Currently, the Town has 12 full-time firefighters, who each take turns working shifts daily between the hours of 6 a.m. and 6 p.m. They do a “fantastic job” according to Chief Morden, posting average response times of in and around four minutes. That’s important when you consider that a typical fire will double in size every 60 seconds.

Now, during off-peak times between 6 p.m. and 6 a.m. Orangeville is covered by a troop of 36 volunteer firefighters. All of these members are incredibly well trained and do a phenomenal job protecting the community during the night. There is a problem, however. Average response times during this period stretch to approximately 12 and a half minutes. On Tuesday, Chief Morden noted a typical fire will reach the point of flashover – the process when all contents in a room reach ignition temperature and emit dangerous, highly flammable gases – in around eight minutes. He said the chance of survival after that time for anyone trapped inside is “not very good”.

It should perhaps then be considered something of a miracle that the municipality has not recorded a direct loss of life from a house fire for more than 18 years, especially when you consider there is over a four-minute gap between the point of flashover and the fire department’s average response time.

It is important to note that nobody is criticizing the job Orangeville’s volunteer firefighters do on a nightly basis. It takes an incredibly special person to work all day and then, when they get home, be on call all throughout the night in case they’re needed to respond to a fire.

The problem, unfortunately, is one you simply cannot fix when you rely on a volunteer service. No matter what you do, no matter what measures you take, the reality is that when a call comes in, our volunteer fighters have to get themselves ready, more often than not rising from a slumber, and race to the Fire Hall, located on Dawson Road. Four volunteers must respond before a fire truck can respond. You can see, I’m sure, where problems may arise.

Chief Morden spoke of a recent incident where it took more than 20 minutes for first responders to reach the scene of a fire, something he called “totally unacceptable”. I tend to agree. While our volunteer service undoubtedly does its very best each and every night, I fear that may not be good enough anymore for a community the size of Orangeville. Chief Morden and some members of Council, notably Gail Campbell, Scott Wilson and Sylvia Bradley seem to agree.

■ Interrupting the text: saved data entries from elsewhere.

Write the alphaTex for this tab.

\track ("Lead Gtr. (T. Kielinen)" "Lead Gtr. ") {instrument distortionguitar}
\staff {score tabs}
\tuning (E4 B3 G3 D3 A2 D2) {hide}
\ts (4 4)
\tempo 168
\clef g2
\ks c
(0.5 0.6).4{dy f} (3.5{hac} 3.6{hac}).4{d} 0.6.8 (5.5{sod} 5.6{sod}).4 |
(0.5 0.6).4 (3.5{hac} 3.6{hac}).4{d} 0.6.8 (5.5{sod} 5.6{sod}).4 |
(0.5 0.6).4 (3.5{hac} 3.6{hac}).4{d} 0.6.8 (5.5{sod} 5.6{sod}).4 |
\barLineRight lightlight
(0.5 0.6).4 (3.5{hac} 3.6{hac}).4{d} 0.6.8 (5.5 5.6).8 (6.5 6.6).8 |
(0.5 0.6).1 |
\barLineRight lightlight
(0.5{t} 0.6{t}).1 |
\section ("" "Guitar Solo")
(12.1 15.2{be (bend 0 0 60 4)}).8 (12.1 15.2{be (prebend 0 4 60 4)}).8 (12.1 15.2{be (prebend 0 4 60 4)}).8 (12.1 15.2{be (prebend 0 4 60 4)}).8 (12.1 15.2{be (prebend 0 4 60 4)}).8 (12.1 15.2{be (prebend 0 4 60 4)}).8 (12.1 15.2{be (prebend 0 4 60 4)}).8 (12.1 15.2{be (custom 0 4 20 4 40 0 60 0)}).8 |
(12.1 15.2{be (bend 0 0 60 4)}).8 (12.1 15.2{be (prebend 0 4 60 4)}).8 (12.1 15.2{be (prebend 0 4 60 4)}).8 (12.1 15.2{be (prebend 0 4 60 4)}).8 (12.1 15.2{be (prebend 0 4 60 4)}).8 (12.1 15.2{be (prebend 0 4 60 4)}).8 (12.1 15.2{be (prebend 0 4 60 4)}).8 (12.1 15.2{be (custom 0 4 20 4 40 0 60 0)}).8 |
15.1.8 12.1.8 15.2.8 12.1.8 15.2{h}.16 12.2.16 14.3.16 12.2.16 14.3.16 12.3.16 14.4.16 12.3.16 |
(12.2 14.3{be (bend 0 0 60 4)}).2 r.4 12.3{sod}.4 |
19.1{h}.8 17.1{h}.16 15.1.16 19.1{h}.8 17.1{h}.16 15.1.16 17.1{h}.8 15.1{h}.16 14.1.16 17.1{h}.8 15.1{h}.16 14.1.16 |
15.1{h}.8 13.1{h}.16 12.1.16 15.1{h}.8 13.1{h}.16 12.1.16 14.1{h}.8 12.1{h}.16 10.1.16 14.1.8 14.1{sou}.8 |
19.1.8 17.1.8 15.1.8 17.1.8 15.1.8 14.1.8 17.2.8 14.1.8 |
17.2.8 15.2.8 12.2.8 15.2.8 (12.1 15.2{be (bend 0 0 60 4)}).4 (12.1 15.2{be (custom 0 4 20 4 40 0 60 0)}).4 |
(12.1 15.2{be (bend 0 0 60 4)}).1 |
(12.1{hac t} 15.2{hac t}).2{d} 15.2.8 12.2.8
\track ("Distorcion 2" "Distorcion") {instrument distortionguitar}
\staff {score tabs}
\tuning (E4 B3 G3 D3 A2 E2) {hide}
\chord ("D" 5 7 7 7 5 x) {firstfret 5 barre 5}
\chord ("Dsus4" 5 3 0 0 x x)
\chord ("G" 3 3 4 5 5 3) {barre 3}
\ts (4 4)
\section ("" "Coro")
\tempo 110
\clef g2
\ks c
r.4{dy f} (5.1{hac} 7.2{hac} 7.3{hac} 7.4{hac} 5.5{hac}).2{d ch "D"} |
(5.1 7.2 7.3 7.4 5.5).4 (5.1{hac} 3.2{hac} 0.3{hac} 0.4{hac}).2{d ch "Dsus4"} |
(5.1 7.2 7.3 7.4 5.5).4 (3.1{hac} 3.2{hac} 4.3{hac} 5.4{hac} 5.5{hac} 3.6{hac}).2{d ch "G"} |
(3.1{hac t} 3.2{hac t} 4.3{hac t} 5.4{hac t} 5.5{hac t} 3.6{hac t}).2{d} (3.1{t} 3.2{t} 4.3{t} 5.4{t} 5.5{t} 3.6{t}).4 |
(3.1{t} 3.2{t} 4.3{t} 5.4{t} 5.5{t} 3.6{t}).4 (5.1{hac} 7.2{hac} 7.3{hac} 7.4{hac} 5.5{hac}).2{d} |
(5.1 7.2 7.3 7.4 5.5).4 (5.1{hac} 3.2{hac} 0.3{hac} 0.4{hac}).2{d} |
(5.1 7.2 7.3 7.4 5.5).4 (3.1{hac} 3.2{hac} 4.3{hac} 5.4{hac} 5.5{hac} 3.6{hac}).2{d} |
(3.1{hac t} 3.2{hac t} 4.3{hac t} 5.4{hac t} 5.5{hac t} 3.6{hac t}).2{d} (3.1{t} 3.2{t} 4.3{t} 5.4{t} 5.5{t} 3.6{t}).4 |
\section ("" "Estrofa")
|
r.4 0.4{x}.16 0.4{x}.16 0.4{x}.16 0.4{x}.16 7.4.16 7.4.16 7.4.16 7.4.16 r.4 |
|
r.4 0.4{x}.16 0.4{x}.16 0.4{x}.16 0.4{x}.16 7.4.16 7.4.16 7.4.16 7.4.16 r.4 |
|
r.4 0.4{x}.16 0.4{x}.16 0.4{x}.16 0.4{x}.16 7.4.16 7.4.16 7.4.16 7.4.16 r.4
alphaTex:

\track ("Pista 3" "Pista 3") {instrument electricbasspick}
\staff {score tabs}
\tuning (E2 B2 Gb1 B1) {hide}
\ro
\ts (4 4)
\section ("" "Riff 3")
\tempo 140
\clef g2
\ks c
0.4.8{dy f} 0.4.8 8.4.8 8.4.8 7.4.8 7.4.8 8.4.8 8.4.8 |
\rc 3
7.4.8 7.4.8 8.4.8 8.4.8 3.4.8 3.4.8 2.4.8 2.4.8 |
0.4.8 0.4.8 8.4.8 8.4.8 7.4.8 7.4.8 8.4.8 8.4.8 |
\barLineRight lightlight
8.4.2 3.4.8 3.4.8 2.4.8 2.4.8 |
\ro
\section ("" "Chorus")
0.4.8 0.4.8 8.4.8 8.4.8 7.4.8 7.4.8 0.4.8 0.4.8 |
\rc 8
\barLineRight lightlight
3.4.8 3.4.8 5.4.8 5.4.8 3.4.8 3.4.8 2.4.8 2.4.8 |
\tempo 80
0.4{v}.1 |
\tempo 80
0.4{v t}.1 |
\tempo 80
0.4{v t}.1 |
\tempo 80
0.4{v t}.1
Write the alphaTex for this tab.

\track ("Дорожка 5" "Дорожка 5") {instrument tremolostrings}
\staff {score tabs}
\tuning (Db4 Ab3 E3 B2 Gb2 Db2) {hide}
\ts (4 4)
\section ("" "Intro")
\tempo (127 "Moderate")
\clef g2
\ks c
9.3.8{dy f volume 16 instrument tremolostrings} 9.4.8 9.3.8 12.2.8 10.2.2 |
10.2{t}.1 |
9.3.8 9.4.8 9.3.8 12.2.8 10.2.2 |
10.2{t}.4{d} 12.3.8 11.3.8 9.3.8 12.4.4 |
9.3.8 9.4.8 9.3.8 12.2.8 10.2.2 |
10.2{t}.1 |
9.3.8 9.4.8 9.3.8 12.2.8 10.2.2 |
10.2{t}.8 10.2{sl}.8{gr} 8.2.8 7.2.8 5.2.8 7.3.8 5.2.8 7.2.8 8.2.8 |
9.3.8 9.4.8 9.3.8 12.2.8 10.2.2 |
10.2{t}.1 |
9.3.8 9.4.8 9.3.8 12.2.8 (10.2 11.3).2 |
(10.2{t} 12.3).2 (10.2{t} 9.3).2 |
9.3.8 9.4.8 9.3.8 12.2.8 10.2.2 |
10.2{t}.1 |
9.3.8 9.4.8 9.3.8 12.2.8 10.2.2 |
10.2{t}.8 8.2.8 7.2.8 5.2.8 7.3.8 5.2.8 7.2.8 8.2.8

It wasn’t very long ago that a majority of Council voted in favour of keeping the Orangeville Police Service. The reason for that decision was largely attributed to the force’s impeccable response times within the community. It seems strange then that, when given the chance to drastically improve the response times of an equally important emergency service provider, Council neglected to do so.

Admittedly, it is easy for me, as a relative outsider looking in, to criticize the decisions of Council. I don’t do it often. However, when you consider the municipality has an annual operating budget of more than $34 million, it seems madness to me that we are unable to come up with an additional $800,000 to enhance our fire service. The argument that some members put forward was that the municipality could not afford this added cost, which was slated to rise to almost $1.2 million in 2022. Even if they added these eight full-time firefighters, fire services would cost the Town just over $4 million in 2018 – less than half of what it is currently paying for its police service.

If the decision was simply about money, which, by all accounts, it appears to be, then I believe Town Hall should be looking to tighten its belt in other areas first. There are 22 departments listed in the Town’s 2018 budget, all but the local cemetery will cost more than $100,000 to upkeep in 2018. More than $6.1 million has been set aside for Corporate Allocations, almost $3.7 million for Parks and Recreation and over $1.8 million for Library Services. The Treasury department is slated to spend around $900,000, while almost $750,000 has been set aside for Bylaw Enforcement.

I understand that it is difficult to take money away once it has already been allocated. Jobs have been created, positions have been filled, I get that. I know that money has to be spent to ensure the municipality is able to run properly and efficiently. One thing that caught my attention, though, is that, in total, 12 of the Town’s 22 departments has requested an increase in funding for 2018. The total amount of that increase is $843,000 – money that would pay for eight new full-time firefighters.

It’s budget time. Difficult decisions have to be made. However, I don’t believe this was one of them. For $800,000, the Town could improve its fire service tenfold, reducing the risk of tragedy striking. It begs the question – what is it going to take before this issue of extended response times in the evening is rectified? I think I know the answer. I truly, truly hope I’m wrong.